Dünün flaş haberi; “İstanbul’da öğretim üyelerine operasyon”du. Haklarında gözaltı kararı bulunan 20 kişiden Boğaziçi Üniversitesi’nden matematik profesörü Betül Tanbay ile Bilgi’den hukuk profesörü Prof. Dr. Turgut Tarhanlı’nın isimleri öne çıkmıştı.

İlk haberler, operasyonun Osman Kavala’nın tutuklu bulunduğu soruşturma kapsamında olduğu şeklindeydi.

Kavala 1 yıldır tutuklu ve iddianamesi hala hazırlanmış değil! Yalnızca bu bile, Kavala’nın hukukla açıklanamayacak bir durum içinde olduğunun göstergesi. Yeni gözaltılar iddianame hazırlamakta zorlananlara yardımcı olsun diye midir, bilemiyorum.

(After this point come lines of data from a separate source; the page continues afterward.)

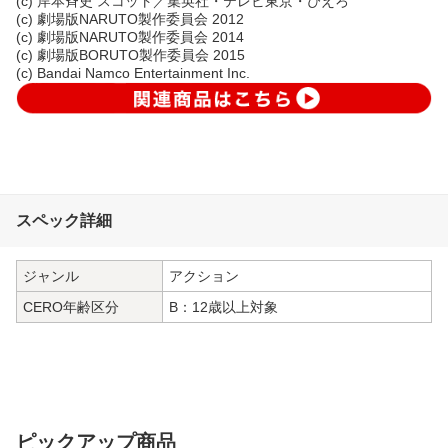
(c) 岸本斉史 スコット／集英社・テレビ東京・ぴえろ
(c) 劇場版NARUTO製作委員会 2012
(c) 劇場版NARUTO製作委員会 2014
(c) 劇場版BORUTO製作委員会 2015
(c) Bandai Namco Entertainment Inc.
スペック詳細
ジャンル
アクション
CERO年齢区分
B：12歳以上対象
ピックアップ商品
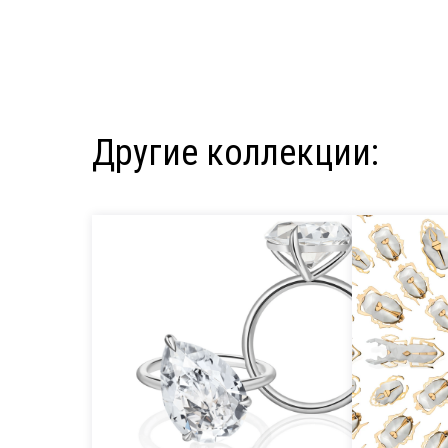
Другие коллекции:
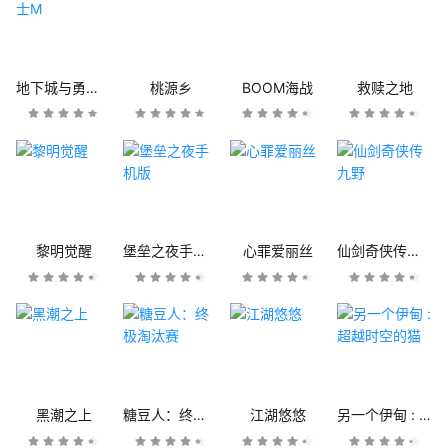
地下城与勇士M
桃源乡
BOOM海战
救赎之地
黎明觉醒
堡垒之夜手机版
心罪爱丽丝
仙剑奇侠传九野
黑潮之上
糖豆人：终极淘汰赛
江湖悠悠
另一个伊甸 : 超越时空的猫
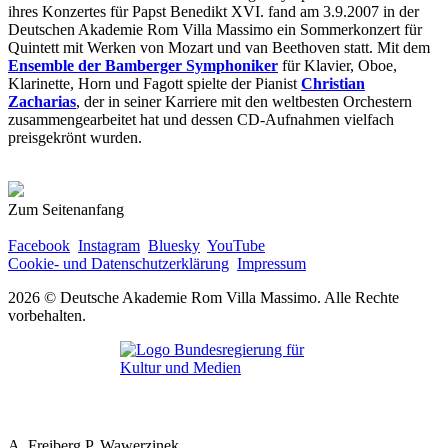
ihres Konzertes für Papst Benedikt XVI. fand am 3.9.2007 in der
Deutschen Akademie Rom Villa Massimo ein Sommerkonzert für
Quintett mit Werken von Mozart und van Beethoven statt. Mit dem
Ensemble der Bamberger Symphoniker
für Klavier, Oboe,
Klarinette, Horn und Fagott spielte der Pianist
Christian
Zacharias
, der in seiner Karriere mit den weltbesten Orchestern
zusammengearbeitet hat und dessen CD-Aufnahmen vielfach
preisgekrönt wurden.
Zum Seitenanfang
Facebook
Instagram
Bluesky
YouTube
Cookie- und Datenschutzerklärung
Impressum
2026 © Deutsche Akademie Rom Villa Massimo. Alle Rechte
vorbehalten.
A. Freiberg P. Wawerzinek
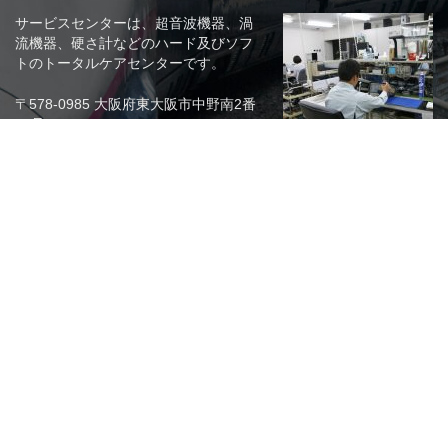
サービスセンターは、超音波機器、渦
流機器、硬さ計などのハード及びソフ
トのトータルケアセンターです。
〒578-0985 大阪府東大阪市中野南2番
36号
フリーダイヤル 0800-200-6108
関連リンク
株式会社KJTD
EDDIO（原電子測器株式会社）
株式会社NKS
SDT社（ベルギー）
(社)日本非破壊検査工業会
(社)日本非破壊検査協会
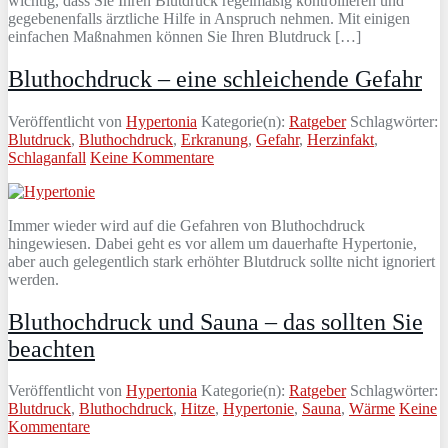
wichtig, dass Sie Ihren Blutdruck regelmäßig kontrollieren und
gegebenenfalls ärztliche Hilfe in Anspruch nehmen. Mit einigen
einfachen Maßnahmen können Sie Ihren Blutdruck […]
Bluthochdruck – eine schleichende Gefahr
Veröffentlicht von
Hypertonia
Kategorie(n):
Ratgeber
Schlagwörter:
Blutdruck
,
Bluthochdruck
,
Erkranung
,
Gefahr
,
Herzinfakt
,
Schlaganfall
Keine Kommentare
Immer wieder wird auf die Gefahren von Bluthochdruck
hingewiesen. Dabei geht es vor allem um dauerhafte Hypertonie,
aber auch gelegentlich stark erhöhter Blutdruck sollte nicht ignoriert
werden.
Bluthochdruck und Sauna – das sollten Sie
beachten
Veröffentlicht von
Hypertonia
Kategorie(n):
Ratgeber
Schlagwörter:
Blutdruck
,
Bluthochdruck
,
Hitze
,
Hypertonie
,
Sauna
,
Wärme
Keine
Kommentare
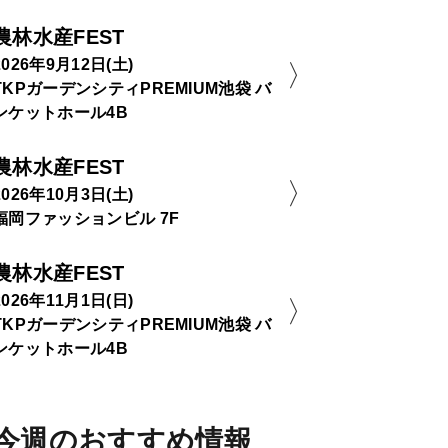
農林水産FEST
2026年9月12日(土)
TKPガーデンシティPREMIUM池袋 バ
ンケットホール4B
農林水産FEST
2026年10月3日(土)
福岡ファッションビル 7F
農林水産FEST
2026年11月1日(日)
TKPガーデンシティPREMIUM池袋 バ
ンケットホール4B
今週のおすすめ情報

Ancak, Tanbay ve Tarhanlı gibi başarıları uluslararası düzeyde tescilli iki bilim insanının sabahın köründe gözaltına alınmaları, üniversitelerimizi ve Türkiye’nin “özgürlük – bilim” ilişkisini dünyanın değişik dillerinde tartışmaya açacaktır.

O üniversiteler ki, hallerinden her söylediği bütün kurumlarca anında emir telakki edilip yapılan Cumhurbaşkanı da şikayetçi. Dokuz Eylül Üniversitesi’nin akademik yıl açılış konuşmasında, Erdoğan o şikayetini çok net ifade etmişti:

“Türkiye’nin nasıl oluyor da dünyanın en büyük 500 üniversitesi arasında esamesi okunmuyor? Eğitimde altyapı ve kapasite bakımından büyük mesafe katetmemize rağmen, içerik ve sistemde büyük sıkıntı var.”

Erdoğan, ilk 500’de esamemizin okunmamasının nedenini; “İdeolojik saplantılar ve kariyer hırslarının esiri kadrolarla üniversitelerin hayırlı çıktılar üretmesi mümkün değildir.”, diye açıklamıştı. İdeolojik saplantıdan kastının bir boyutu da “dindar nesiller” yetiştirmemeleri olsa gerek!

Her yıl, belli kriterlere göre, dünyanın ilk 100, ilk 500 üniversitesi açıklanıyor ve ilk 500’e giren üniversitelerimiz de oluyor. Ancak, onlar da Saray’ın makbulleri arasında değiller ve “ideolojik saplantılar”ın esiri sayılıyorlar.

Geçen gün, Sanayi ve Teknoloji Bakanı Mustafa Varank, hem ülkemizden dışarıya beyin göçünü tersine döndürecek, hem de üniversitelerimizin ilk 500’de esamesini okutacak bir tedbir/teşvik açıkladı:

Üst düzey araştırmacılarımızın ülkeye gelmesini sağlamak için, genç araştırmacılara aylık yaşam gideri olarak 20 bin, deneyimli araştırmacılara ise 24 bin TL ödenecek.

Eş ve çocuklar için yapılacak 2500 TL ek ödeme, sağlık sigortası, araştırmalarına başlayabilmeleri genç araştırmacılara 500 bin TL, deneyimlilere 1 milyon TL fon sağlanması, bu araştırmacılara ev sahipliği yapacak kurumlara da sağlanacak ciddi maddi yardımları düşününce “geri dönüş” epey cazip görünüyor!

Araştırmalar için fon sağlanabilmesi kuşkusuz çok önemli, ancak üniversitelerin esamesinin okunabilmesi için para yeterli değil.

Ne yazık ki, Türkiye üniversiteleri hala içinde kalabilmiş akademisyenlerin bir cümle kurarken bin kez düşündüğü, koridorlarında korku ve endişenin gezindiği, genci ve yaşlısı ile çoğu akademisyenin dışarıya gidebilmenin yollarını aradığı kurumlar oldular.

Dünyanın önemli üniversiteleri arasına girebilmenin ve bilimsel gelişimin asıl önkoşulu özgürlüktür. İnsanların bunu yazar söylersem başıma ne gelir endişesi duymadan konuşabilmesidir. Esamesi okunan birkaç üniversitemizin belirgin özelliği de bu açıdan diğerlerinden ileri olmalarıydı.

Başkası söylese itirazı olabileceklere, bilim ve özgürlük ilişkisini Nobel ödüllü biliminsanı Aziz Sancar anımsatsın: “Bilim insanları, üniversiteler her türlü baskıdan uzak, özgür ortam ve destek isterler. … Siyasetin bilimi özgür bırakması, aynı şekilde bilimcilerin dinle uğraşmaması gerekir…”

Bir yandan özgürlükleri kısar, hocaları tutuklarken, KHK ile atarken, öte yandan ne kadar para verirseniz verin esameniz okunmaz!